Nancy Faeser Boris Rhein

SPD candidate and Interior Minister Nancy Faeser and CDU candidate Boris Rhein in Wiesbaden, Hesse during the election campaign. Photo: picture alliance/dpa | Boris Roessler

Faeser's non-flashy style

Despite the weighty nature of the legislation she's shepherded through her ministry and the Bundestag, Faeser isn't known for grand pronouncements. She's largely left it to others to make the public case for the dual nationality law's importance, like parliamentary rapporteurs Hakan Demir (SPD), Filiz Polat (Green), and Stephan Thomae (FDP). She's comfortable giving breakfast show interviews but rarely hits the evening talk show circuit.

A legislative workhorse, Faeser just seems to move on to her next task without a lot of fanfare for the one she just completed. The reason is likely equally unglamorous - she just has a lot to get done. Today immigration and citizenship reform, tomorrow proposals to tighten gun controls in Germany or issue visa bans for Russian athletes. She also found time to be her party's top candidate in last autumn's state election in her home state of Hesse.


Having never had a federal office before becoming Interior Minister, Faeser came from Hessian state politics, where she served as a member of the state parliament from 2003 to 2021, eventually becoming the Hessian SPD state party leader in 2019. At the time she became a minister in 2021, few Germans outside of Hesse had heard of her - never mind internationals.

Nancy Faeser smiles in November 2015 at the SPD state party conference in Kassel (Hesse).

Nancy Faeser smiles in November 2015 at the SPD state party conference in Kassel (Hesse). Photo: picture alliance / dpa | Uwe Zucchi

Media outlets both inside and outside of Germany keep their main focuses on politicians like Chancellor Olaf Scholz, Foreign Minister Annalena Baerbock, Vice-Chancellor Robert Habeck or Finance Minister Christian Lindner.

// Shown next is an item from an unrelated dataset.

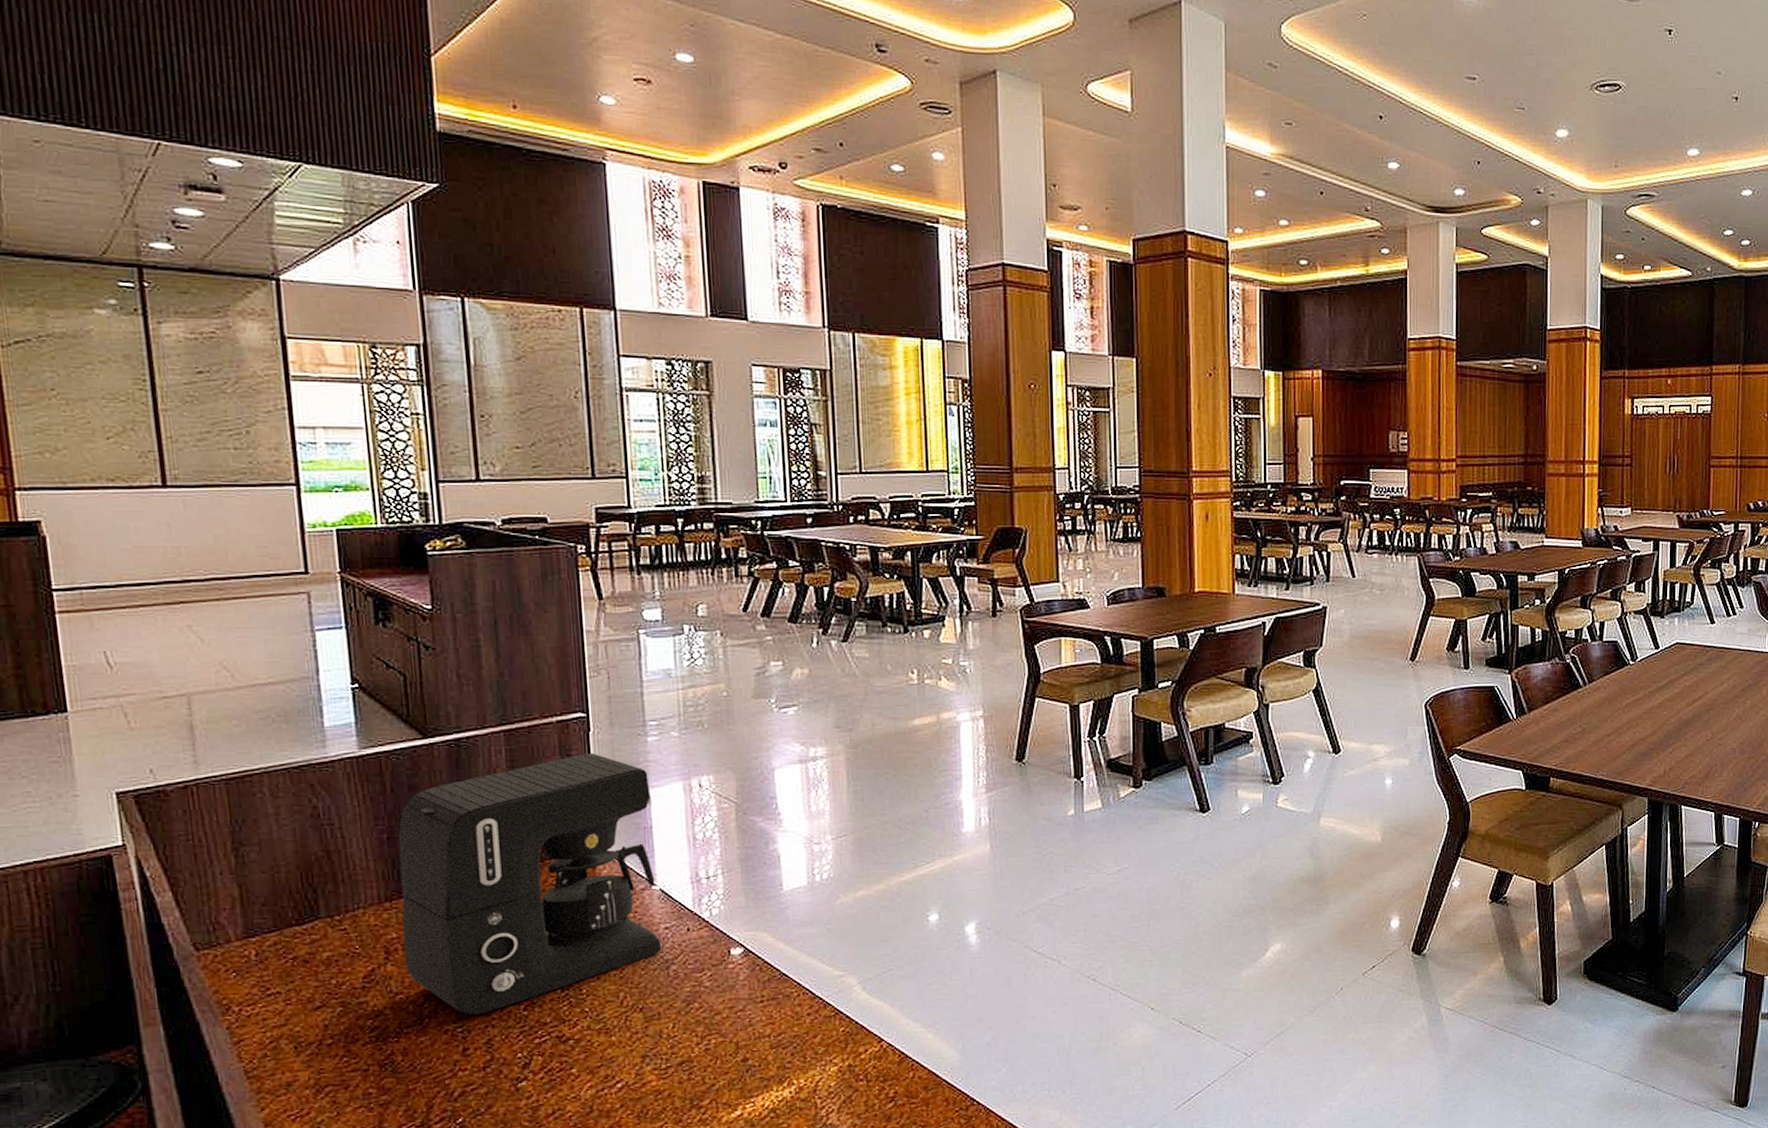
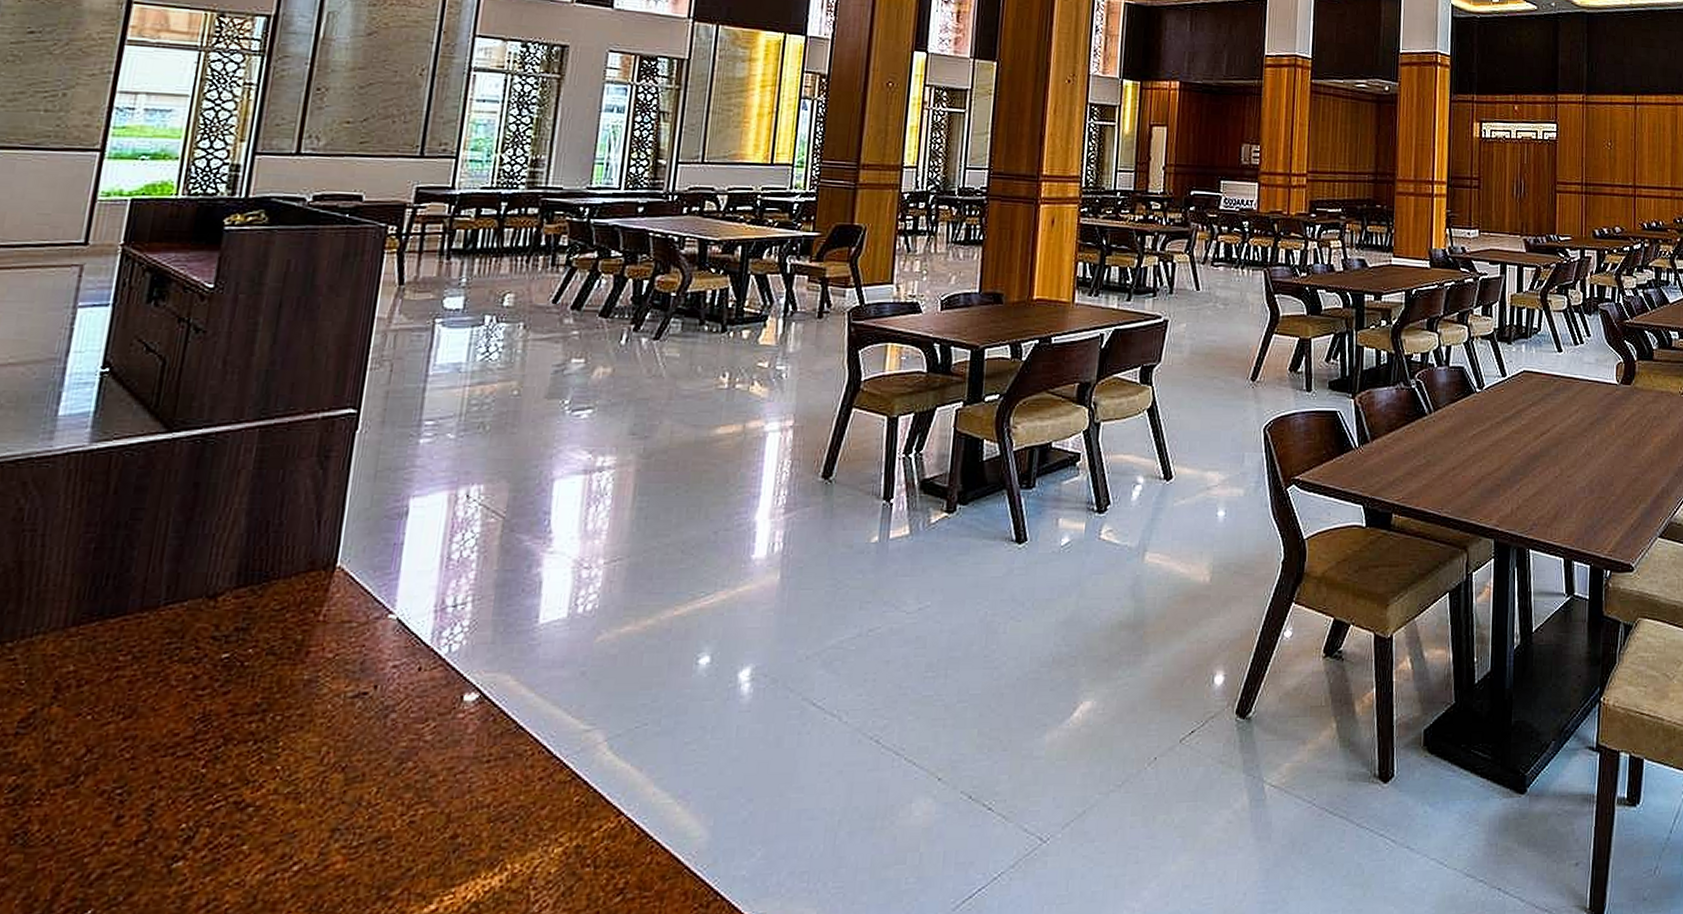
coffee maker: present [398,753,662,1015] -> none [74,454,412,772]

With the controversy over Berlin's strategy in Russia's war against Ukraine, this is perhaps understandable.

But such a focus might sometimes miss another fundamental shift currently underway in Germany - as the country changes its approach to who gets to be a member of its national community. Nancy Faeser may well be one of the few members of the current German government to have a legacy that lasts well beyond her time in office.

Agree with her policies or not, that deserves more German and international reflection.